Ao adentrar na recepção do Tango's Night, no meio da tarde, Jaime pensou que deveria ter se arrumado melhor para garantir o emprego, seu talento era indiscutível, mas sua vestimenta não passava a impressão de ser um bom dançarino.

Veio com o que tinha no Brasil e não era muito, também não precisava de tanto assim para dançar. Até descalço dava passos certeiros no ritmo da música. Bastava um gel no cabelo para alinhar as madeixas lisas, deixando as mulheres sem fôlego toda vez que dançava nos sambas e forrós de sua antiga Floripa.

Se lá fazia sucesso com as mocinhas, aqui na Buenos Aires dos sonhos passava despercebido pelas mujeres.

A porta da entrada da casa de shows era pesada para dar o ar de imponência. O balcão da recepção brilhava em tons de vermelho, a cor do fogo, do amor, do tango, como se alguém tivesse acabado de polir a madeira, deixando o letreiro ainda mais chamativo “Uma noite inesquecível: Tango’s Night”. A recepcionista continuou digitando sem levantar os olhos para Jaime.

— Pois não?

— Eu estou atrás de uma vaga para…

— A cozinha está lotada.

— Não é na cozinha que eu…

— A equipe de faxina também está completa, assim como a dos garçons, obrigada.
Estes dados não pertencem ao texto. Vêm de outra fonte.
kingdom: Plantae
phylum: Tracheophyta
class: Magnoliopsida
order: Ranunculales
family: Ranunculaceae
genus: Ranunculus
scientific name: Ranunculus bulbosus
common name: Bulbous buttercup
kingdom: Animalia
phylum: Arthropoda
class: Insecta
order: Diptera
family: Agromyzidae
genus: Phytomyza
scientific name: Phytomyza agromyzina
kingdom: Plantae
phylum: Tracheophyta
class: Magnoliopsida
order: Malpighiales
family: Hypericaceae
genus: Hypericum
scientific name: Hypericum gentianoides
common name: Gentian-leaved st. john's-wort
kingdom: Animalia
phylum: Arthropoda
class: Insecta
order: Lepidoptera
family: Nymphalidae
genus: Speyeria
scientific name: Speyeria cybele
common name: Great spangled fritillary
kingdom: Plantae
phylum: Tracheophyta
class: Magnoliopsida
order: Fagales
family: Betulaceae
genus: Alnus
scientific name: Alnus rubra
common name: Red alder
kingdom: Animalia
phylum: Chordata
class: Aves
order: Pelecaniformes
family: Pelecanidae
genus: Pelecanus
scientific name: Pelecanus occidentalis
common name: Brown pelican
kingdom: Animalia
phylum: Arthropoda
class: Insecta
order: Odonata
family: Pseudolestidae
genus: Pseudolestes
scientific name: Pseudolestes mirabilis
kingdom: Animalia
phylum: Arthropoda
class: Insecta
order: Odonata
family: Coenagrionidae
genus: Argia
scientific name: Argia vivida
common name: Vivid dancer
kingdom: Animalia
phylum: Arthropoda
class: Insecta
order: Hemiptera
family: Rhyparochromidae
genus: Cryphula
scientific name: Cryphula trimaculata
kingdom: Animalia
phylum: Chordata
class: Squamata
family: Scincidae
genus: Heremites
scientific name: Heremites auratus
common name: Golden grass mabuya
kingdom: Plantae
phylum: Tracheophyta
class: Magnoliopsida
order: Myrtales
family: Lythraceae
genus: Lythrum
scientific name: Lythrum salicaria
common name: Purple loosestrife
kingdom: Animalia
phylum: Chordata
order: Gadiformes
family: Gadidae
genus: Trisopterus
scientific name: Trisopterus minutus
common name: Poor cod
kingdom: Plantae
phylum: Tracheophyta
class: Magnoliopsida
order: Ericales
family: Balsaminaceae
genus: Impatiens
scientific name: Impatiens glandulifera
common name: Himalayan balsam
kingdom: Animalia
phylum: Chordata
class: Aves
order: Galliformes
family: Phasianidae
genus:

— Eu vim para dançar – disse Jaime num portunhol arranhado usando seu melhor sorriso para convencer a moça.

Ela parou de digitar e olhou para Jaime de cima até embaixo.

— Olha, a equipe de shows está lotada, tem gente na fila de espera que não vai ser chamado nem no ano que vem.

— Tem como…

— Não, a lista de espera também já está cheia.

Sem se despedir, com vontade de estrangular a mulher com o lenço vermelho que ela trazia no pescoço, Jaime saiu daquele lugar com os ombros curvados. A mochila agora carregada numa das mãos trazia o peso da frustração.

Até aquela manhã tinha certeza que sua simpatia e seu talento o fariam entrar na equipe logo que o encarassem. Não contava que para chegar nos palcos era preciso passar pela coxia.

Saiu caminhando sem direção atrás de alguma espelunca que o hospedasse naquela noite por uma miséria. Sem a certeza de um salário, não poderia gastar suas economias de forma imprudente.

Caminhando pelo bairro de Puerto Madero deparou-se com a Ponte de La Mujer e sua mente viu nos traços, e no nome, sua parceira de dança. Não era à toa que Jaime vivia para dançar, seu coração batia no ritmo da música e sua mente viajava nas formas e passos de dança.

Largou a mochila e levantou o braço como se esperasse a mão de uma dama para dançar. Cortejou a ponte como se ela aceitasse o convite.

Passou a bailar sozinho, com a música estalando alto em sua mente. Os olhos fechados culminaram em passos perfeitos na rua de lajotas.

Um grupo de mulheres, munidas de máquinas fotográficas, pararam de retratar o cartão postal da cidade para mirar suas lentes em Jaime.

Um homem, parado mais atrás, provavelmente o motorista da excursão, aplaudiu assim que os movimentos de Jaime diminuíram, buscando ao fim, quem sabe, receber uma recompensa monetária do artista. O grupo sorridente de senhoras seguiu o entusiasta e aplaudiu a apresentação de rua, colocando notas sobre a mochila do rapaz.

Uma das turistas se pôs perto de Jaime pedindo, em outra língua, que a amiga capturasse a imagem. Os braços de Jaime, como numa dança fluida que o corpo não esquece, esticou uma mão para a donzela, enquanto a outra mão segurava a perna da mulher na tradicional pose que o tango exigia.

Jaime sorriu, talvez não precisasse dormir numa espelunca naquela noite.



Conto escrito em 28/6/2021 para o Clube de Escrita da Bilica onde o exercício era escrever uma história que se passasse em Buenos Aires.


Publicando aqui hoje pois nessa mesma data partimos rumo a Buenos Aires para curtir férias nesse lugar tão peculiar e encantador.